What to work on:
(A) From the text on Catholic doctrinal development, list each of the ways in which it says the options were presented.
(B) Carry on the text on Catholic doctrinal development, picking up after its final sentence.

As I do not look at doctrinal development as an automatic unfolding of the divine will, neither do I approach it as a process determined by forces capable of quantification. There was tension within the Catholic doctrine arising from the value placed on procreation and the conflicting value placed on education. In using the term “tension” I do not imply that one value had to give way. The Catholic teaching on marriage was a reaction to the organized Gnostic opposition to all procreation. By saying “reaction” I do not mean that the formation of the counter doctrine was inevitable, but that such doctrine had to be asserted if certain values prized by some Christians were to be preserved. “Tension” and “reaction” are ways of signaling the existence of human choices which had to be made at the cost of suppressing some possible alternatives. The existence of these options is at the heart of the history of the doctrine. The options were presented in different ways, at different times, in environmental conditions and under theological auspices which varied and which went far toward determining the response to them. The Church had to choose among them, its freedom being ultimately limited only by its own understanding of its constitution and the commandments it had to keep.

Recorded data:
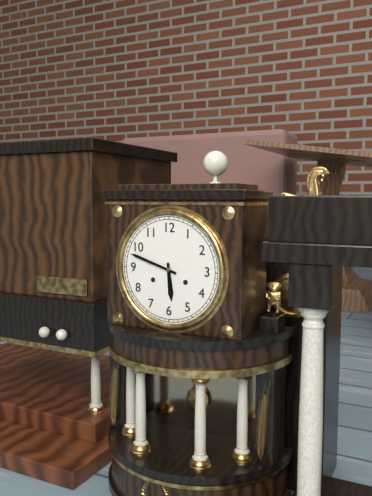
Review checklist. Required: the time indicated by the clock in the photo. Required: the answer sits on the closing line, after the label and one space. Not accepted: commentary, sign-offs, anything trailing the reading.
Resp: 5:48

Answers by task:
(A)
- In different ways
- At different times
- In environmental conditions
- Under theological auspices

(B)
The propositions constituting a condemnation of contraception are recurrent. Since the first clear mention of contraception by a Christian theologian, when a harsh third-century moralist accused a pope of encouraging it, the articulated judgment has been the same. In the world of the late Empire known to St. Jerome and St. Augustine, in the Ostrogothic Arles of Bishop Caesarius and the Suevian Braga of Bishop Martin, in the Paris of St. Albert and St. Thomas, in the Renaissance Rome of Sixtus V and the Renaissance Milan of St. Charles Borromeo, in the Naples of St. Alphonsus Liguori and the Liege of Charles Billuart, in the Philadelphia of Bishop Kenrick, and in the Bombay of Cardinal Gracias, the teachers of the Church have taught without hesitation or variation that certain acts preventing procreation are gravely sinful. No Catholic theologian has ever taught, “Contraception is a good act.” The teaching on contraception is clear and apparently fixed forever.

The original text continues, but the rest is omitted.